At a rough guesstimate, I have consumed around about 840 cups of coffee and 560 cups of tea during this writing project, many in cafes I frequented if not colonised or squatted in during my sabbatical, so thanks are also probably due on this count to those friendly folks, particularly Monia Smielewska, who have fuelled and indeed benefited from my caffeine consumption and, in so doing, kept me alert/awake or wired enough courtesy of this popular drug of ours to complete this book project more or less on schedule, give or take a few months!
Last but not least, a nod in the direction of my two young boys and aspiring superheroes, Jacob and Adam (aka Batman and Robin), those saboteurs of my sleep and regular intruders into my office space, whom I love to bits but without whose help this book would undoubtedly have been finished oh so much sooner! Thanks a bunch, boys. I owe you ...
Introduction: The Politics of Sleep?
To speak, let alone to write, about the politics of sleep may appear strange if not absurd. Is there indeed, one might justifiably ask, by any stretch of the imagination, a politics of sleep we can meaningfully point to, or even expect, in the near future?
The central argument of this book is that a politics of sleep is indeed not simply possible but evident in a variety of ways. Sleep, I will argue and demonstrate, is political through and through. Political, that is to say, in the sense that sleep is clearly implicated and imbricated in relations of power, authority and expertise as a site and source of claims-making, if not crisis, contestation, controversy and critique. We may in this respect, as with other aspects of the body, speak of the regulation or governance of sleep and associated socio-political issues regarding the problems, promises and prospects of sleep. This, for example, includes the rights, risks and responsibilities associated with sleepy, sleeping and sleepless bodies and, in a more critical if not radical vein perhaps, the ways in which sleep, qua unconscious somatic state, constitutes not simply a vital albeit temporary corporeal release but a potentially potent site or source of corporeal protest, refusal or resistance in an increasingly relentless if not restless or ravenous age: a wired awake world indeed we might say.
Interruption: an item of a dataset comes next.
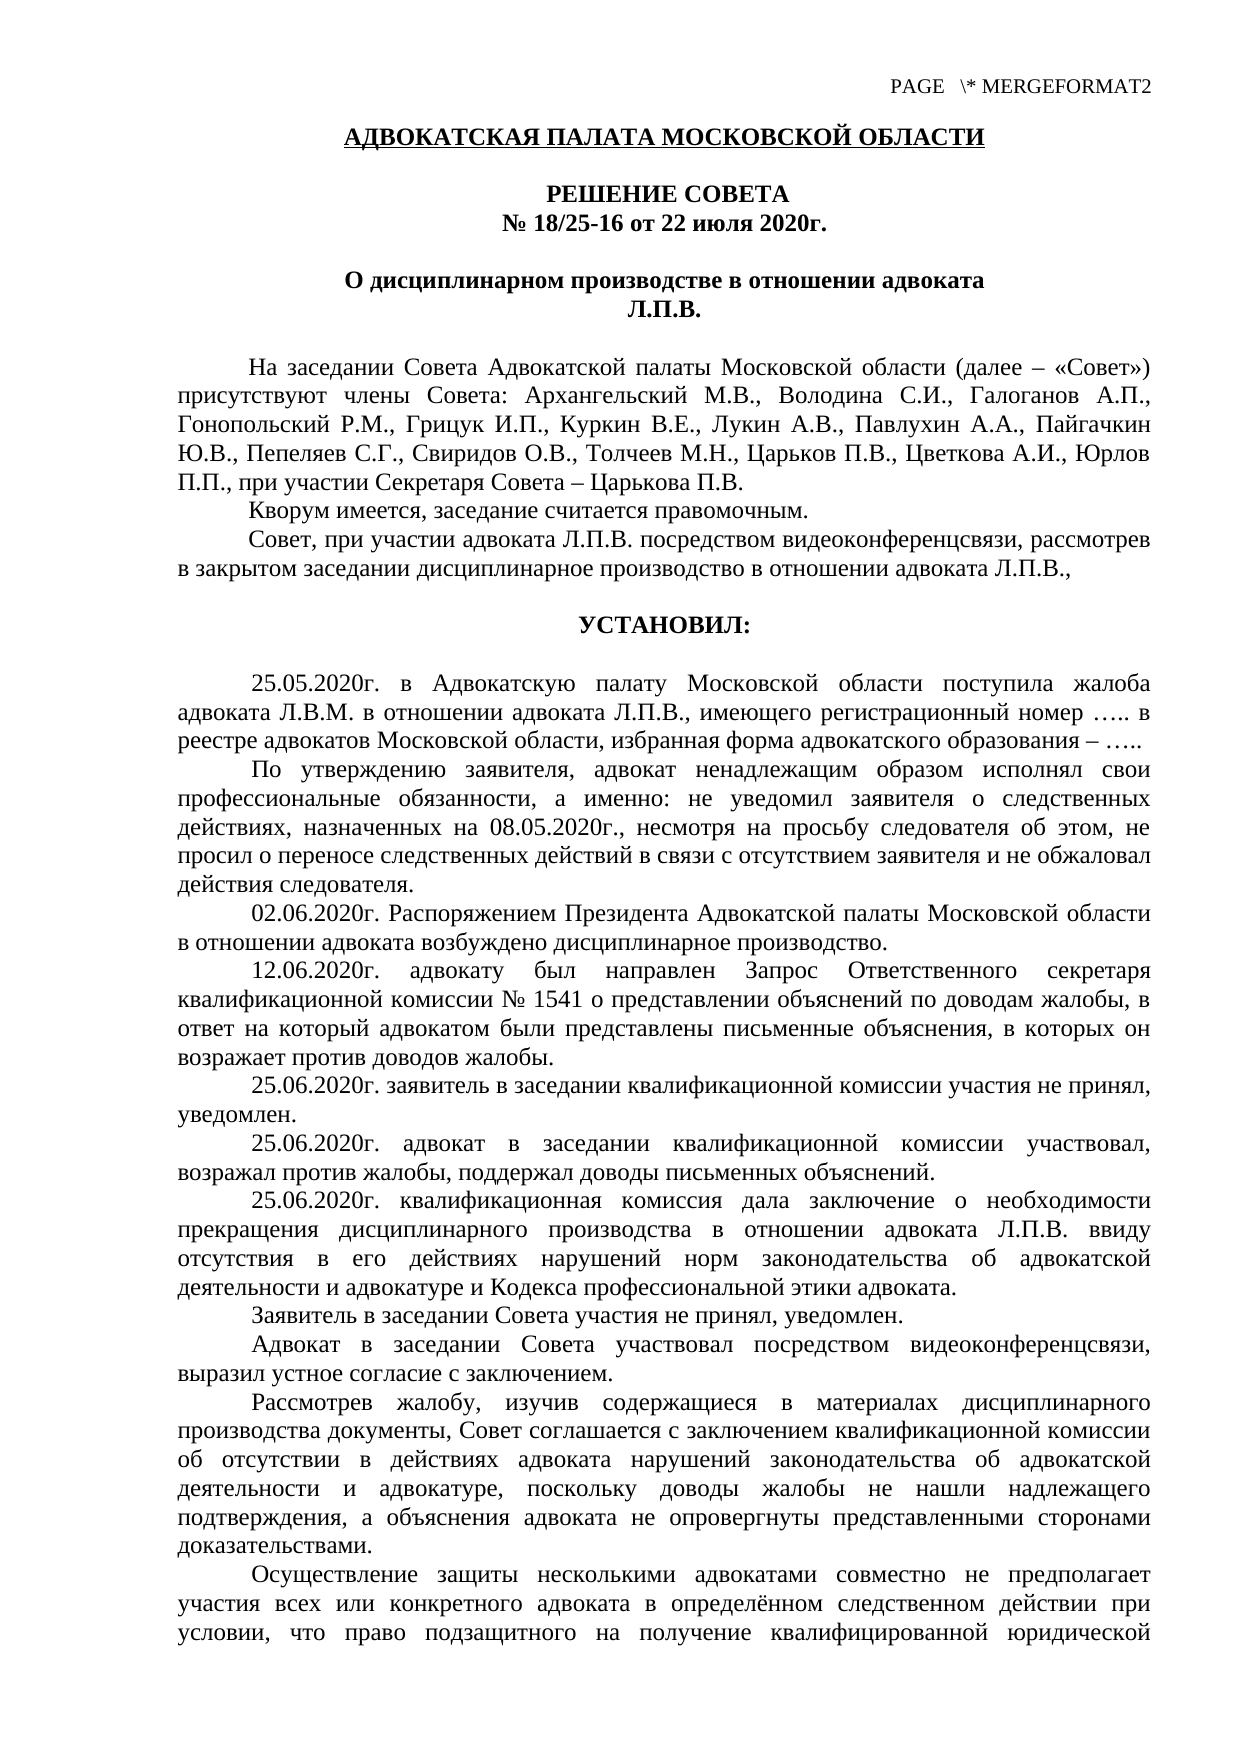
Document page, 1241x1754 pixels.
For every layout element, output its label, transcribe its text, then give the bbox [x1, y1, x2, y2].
In our fast, flexible, work-dominated, efficiency-driven societies, moreover, as Hoffman comments, sleep problems are no longer a purely personal idiosyncrasy a symptom,
To consider sleep in this way, then, invites or encourages us to reflect upon the complex regulatory fields that govern not simply our waking but our sleeping lives as another problem or facet of power, politics and personhood, both past and present. My use of the term politics, as this suggests, is intentionally broad and wide-ranging, extending far beyond the formal political sphere or familiar references to the sleep-deprived lives of those weary or bleary-eyed politicians, to encompass many issues which, on closer inspection, turn out to be not simply political but biopolitical in character: vital political matters, that is to say, to do with the governance of bodies and hence the politics of life itself (cf. Rose 2007; Rabinow and Rose 2006; Foucault 1991). If sleep after all is another vital part of life, then its governance unsurprisingly perhaps is biopolitical through and through, particularly in the neo-liberal if not bio-liberal era where life itself is subsumed and capitalised upon in a multitude of ways as yet another asset or value.